Matt Mays calls Dartmouth the New Jersey of Nova Scotia. If that's the case, you could say he is the Bruce Springsteen of the Maritimes. Songs about life in Mays' unheralded hometown located on the other side of the big city are reminiscent of how Springsteen so often wrote about the characters on the Jersey Shore during his early career. In "Queen of Portland Street" and "City of Lakes," Mays celebrates aspects of life on the east coast that might otherwise seem bleak.
His success, which began a decade ago as a member of the Halifax outfit The Guthries, has given Mays the opportunity to journey across Canada and beyond. He has lived in New York for six years and also spent time in Costa Rica. Like Springsteen and other fine songwriters, the influence of travel has impacted Mays' craft. Several of his songs have to do with life in a car, or, in the case of his hit "On the Hood," idling away on top of one.
"I love driving a lot.

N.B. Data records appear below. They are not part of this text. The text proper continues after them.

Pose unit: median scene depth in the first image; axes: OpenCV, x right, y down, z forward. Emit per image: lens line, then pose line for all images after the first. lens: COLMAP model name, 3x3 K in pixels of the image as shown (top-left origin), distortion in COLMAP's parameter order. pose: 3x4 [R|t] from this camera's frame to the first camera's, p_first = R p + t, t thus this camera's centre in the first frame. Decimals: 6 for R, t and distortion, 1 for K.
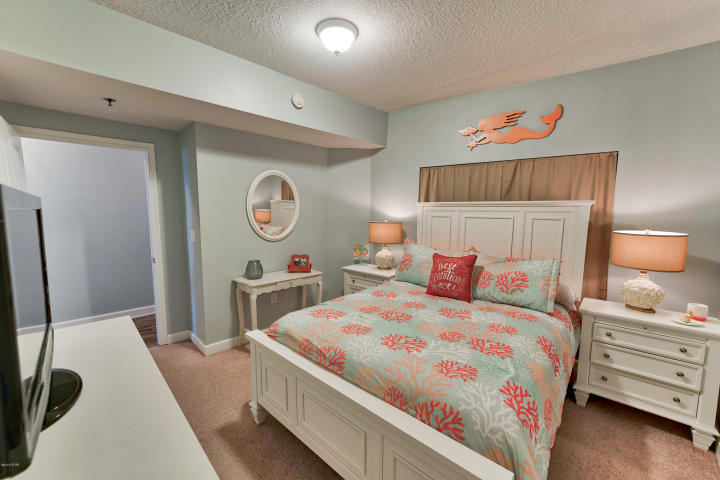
lens RADIAL K [[287.3, 0, 363.3], [0, 287.3, 243.1], [0, 0, 1]] dist [0.001727, 0.000261]
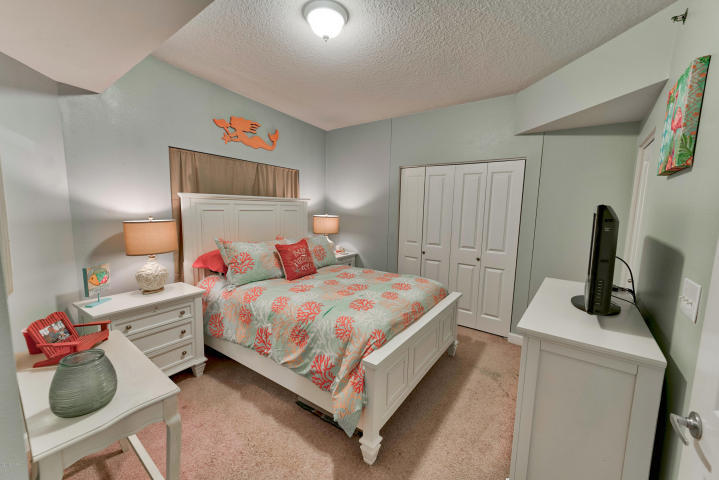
lens RADIAL K [[279.0, 0, 359.5], [0, 279.0, 240.0], [0, 0, 1]] dist [0.000081, 0.000005]
pose [[-0.089768, -0.127535, 0.987763, -0.888244], [0.092048, 0.986460, 0.135732, -0.103874], [-0.991700, 0.103106, -0.076813, 0.843357]]
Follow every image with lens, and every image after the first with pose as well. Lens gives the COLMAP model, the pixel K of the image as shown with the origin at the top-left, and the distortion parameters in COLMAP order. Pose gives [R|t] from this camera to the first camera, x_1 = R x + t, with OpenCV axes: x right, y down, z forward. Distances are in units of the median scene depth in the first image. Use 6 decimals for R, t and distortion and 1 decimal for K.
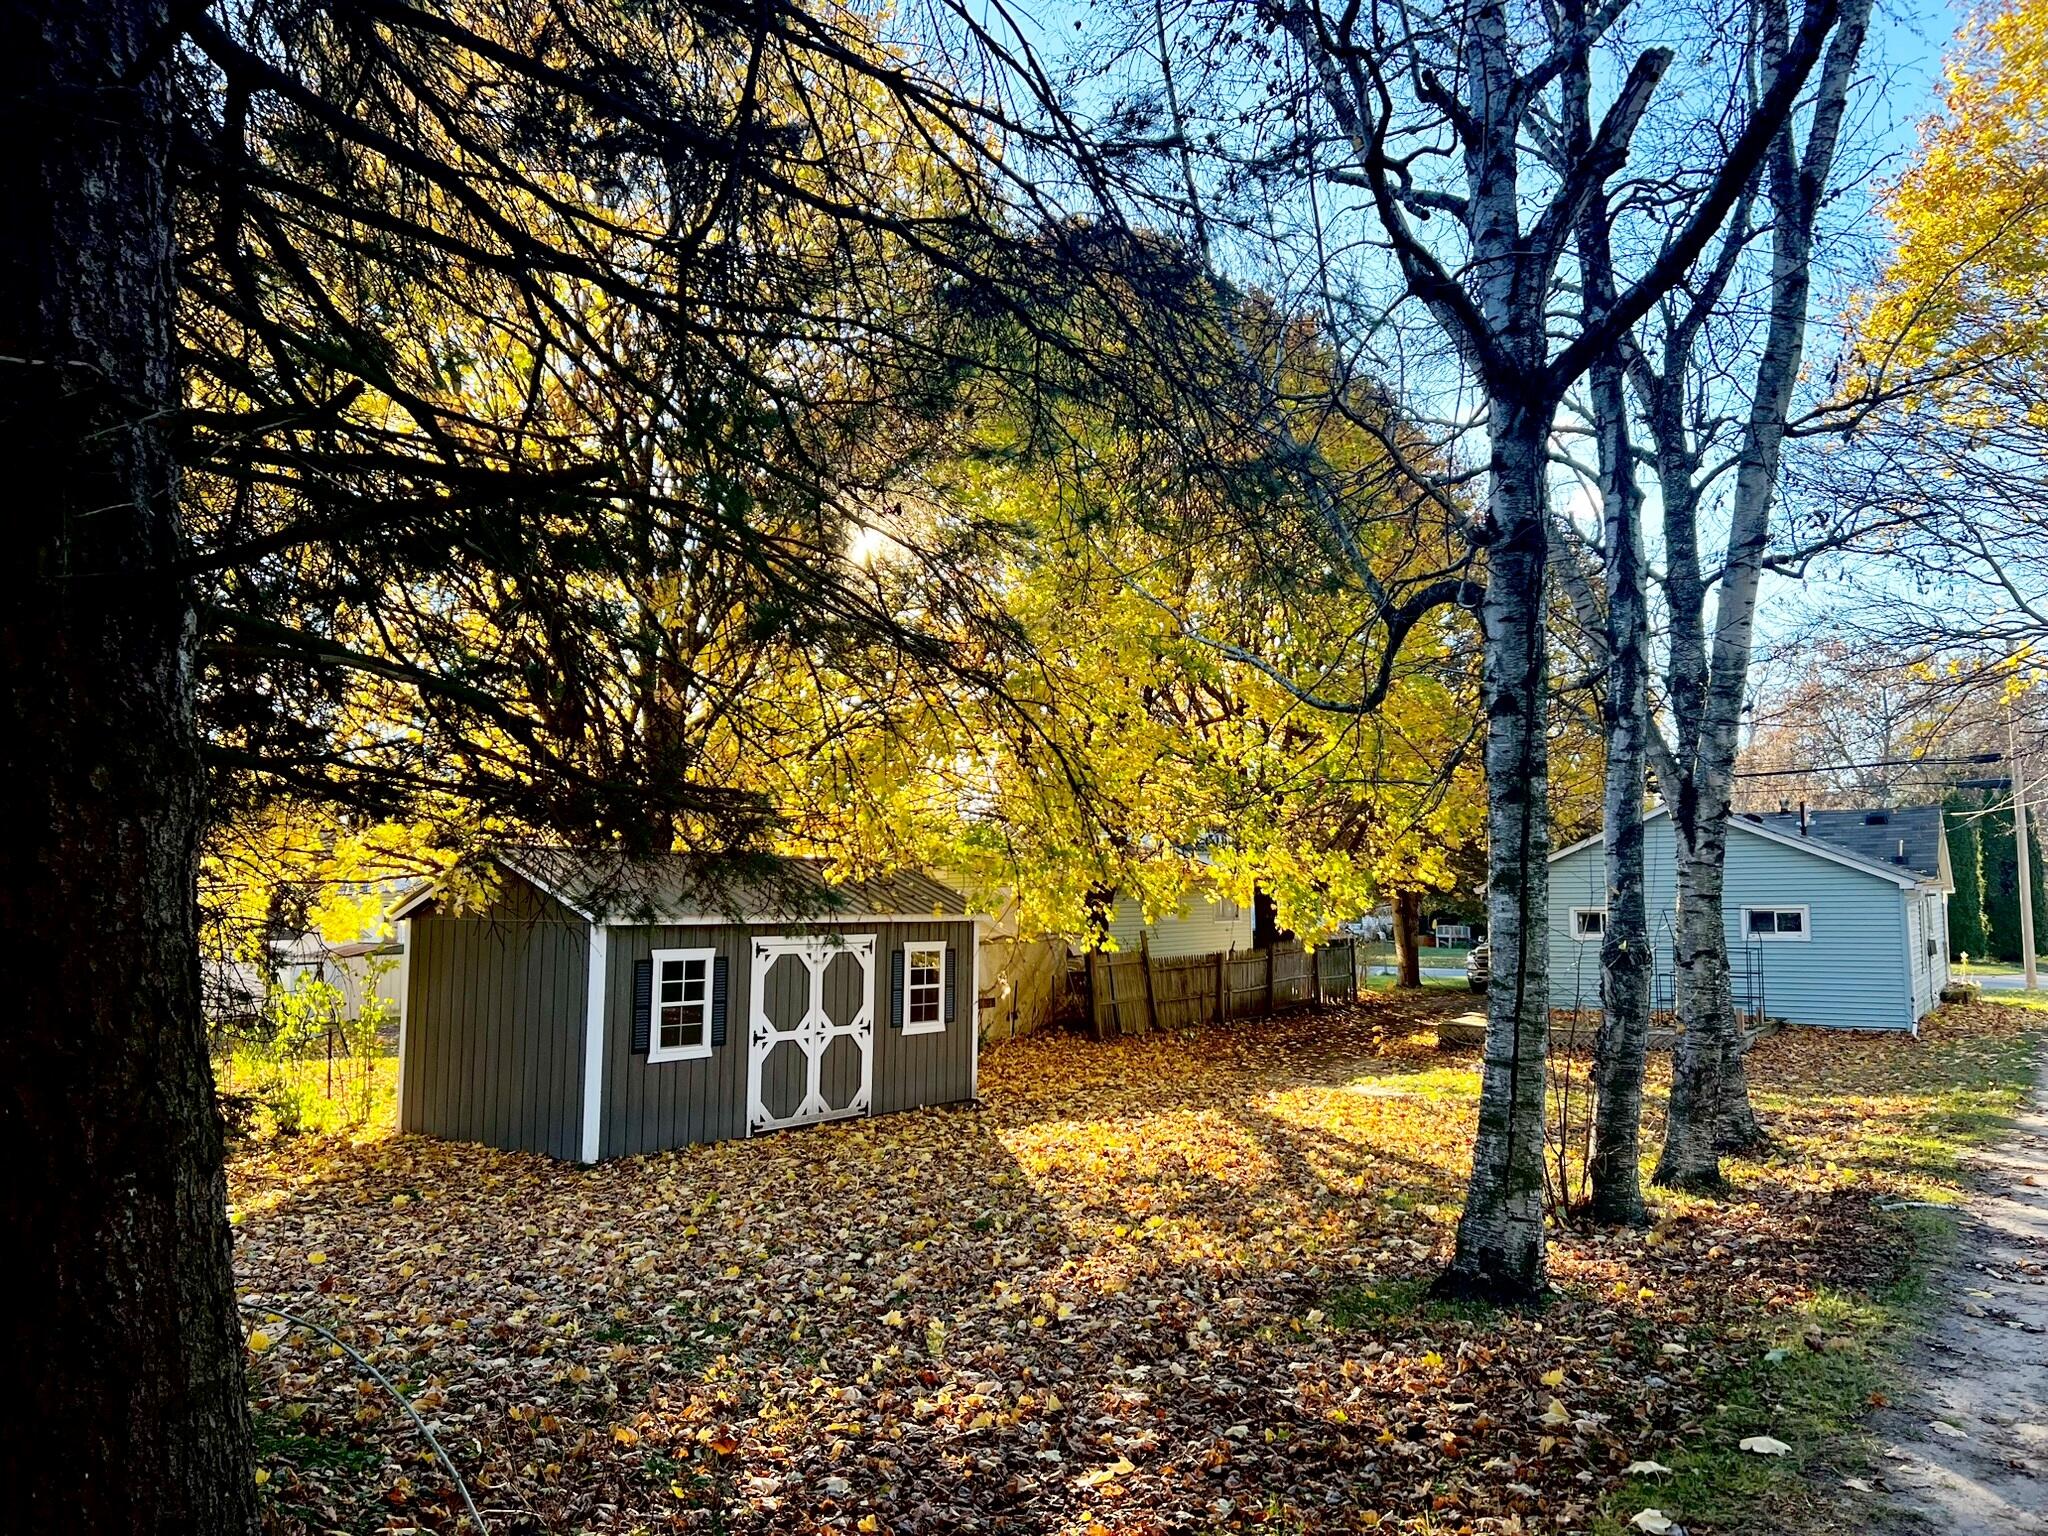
lens RADIAL K [[1535.8, 0, 1040.3], [0, 1535.8, 772.7], [0, 0, 1]] dist [0.066001, -0.069751]
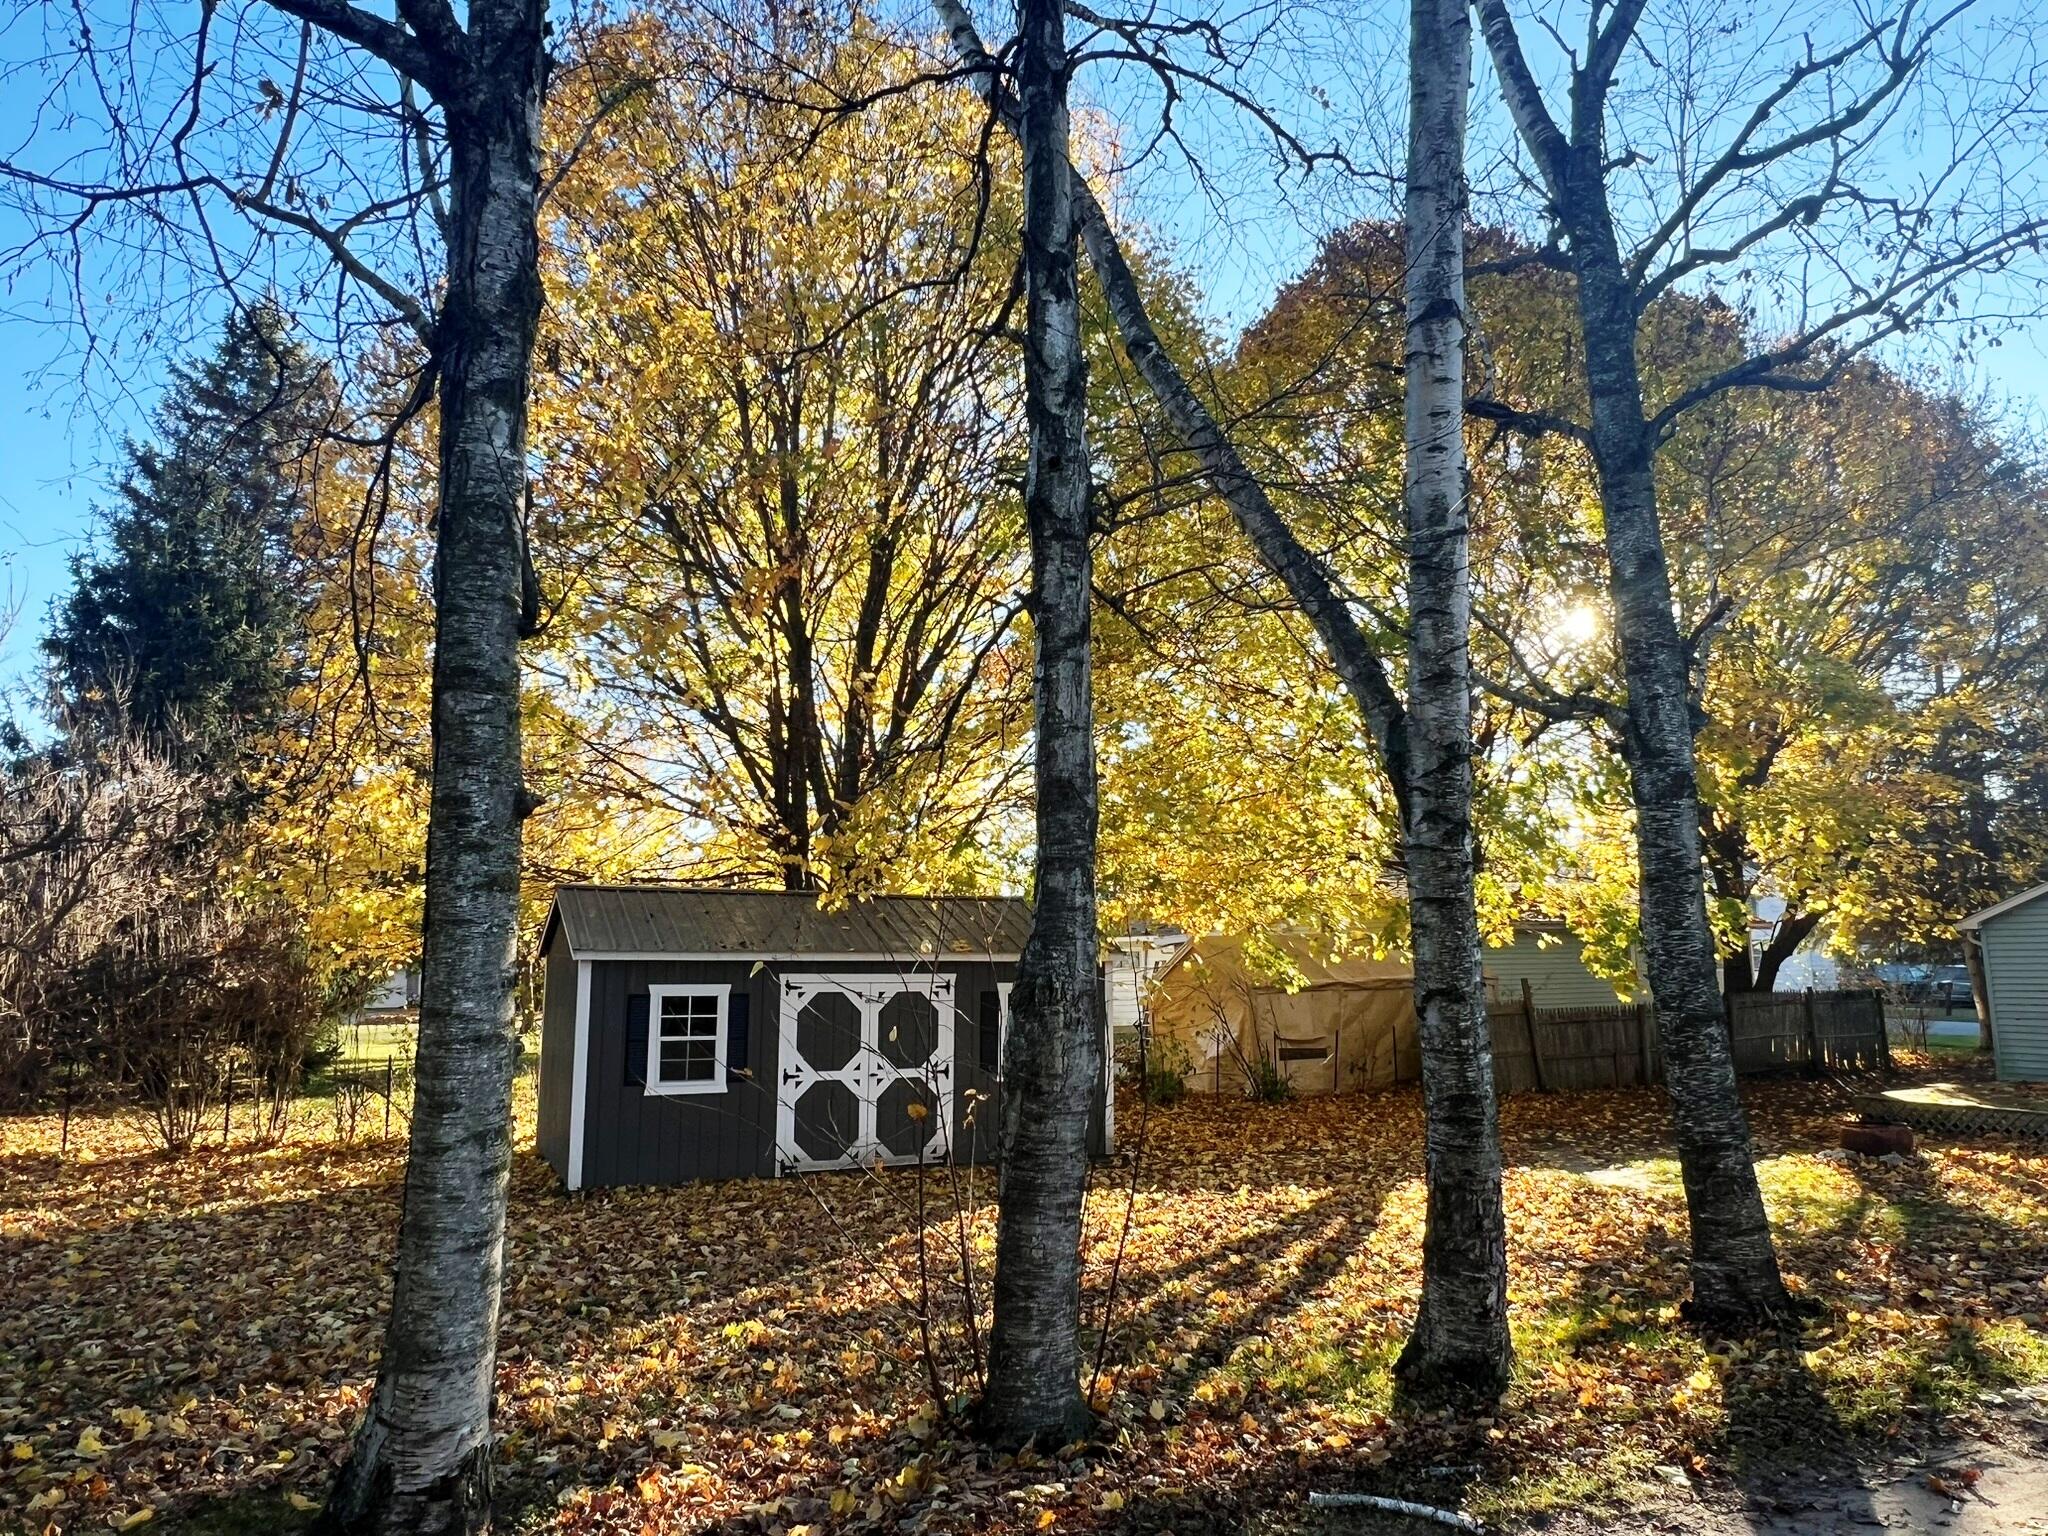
lens RADIAL K [[1312.9, 0, 1005.3], [0, 1312.9, 781.2], [0, 0, 1]] dist [-0.007904, -0.000663]
pose [[0.866197, -0.057033, -0.496437, 0.357520], [0.038007, 0.998107, -0.048351, 0.028298], [0.498255, 0.023013, 0.866725, 0.328714]]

It's just something I've always done -- get in a car and go," Mays said prior to a show at the Trailside Cafe in Prince Edward Island that preceded his cross-Canada tour in the fall. He was interviewed as part of Vacay.ca's Rock 'n Roll Road Trips series, which features musicians discussing their travels.
As Mays noted, road life can be arduous for Canadian musicians. The winter weather is notorious for curtailing tours and postponing gigs. Jokingly, Mays said, "It's what it must be like to kill a man. The first time must be tough but every time after that must be easier -- that's what touring Canada is like."
Making the journey, though, can be inspiring. Mays has recorded evocative lyrics about the Canadian landscape, including in "Spoonful of Sugar" where he sings about missing home while on the road:
"Lookin' for answers through the night owl's window
A million miles an hour through the wind n' snow
A spoonful of sugar in Montreal city
Nothing can cure this homesick disease
This fall the trees fell before the leaves"
His latest album, Coyote was released on September 4 and the first single, "Take It On Faith," is one of his finest songs.
"I have this realization of death, that I'm not going to be around here forever," he said introspectively while sipping on an ale from a Charlottetown microbrewery. "I like travelling so much because I get to see places I haven't been and I feel like I'm here for such a short time, why not see this world that we somehow made it on to? And I think in turn that comes out hopefully in my songwriting."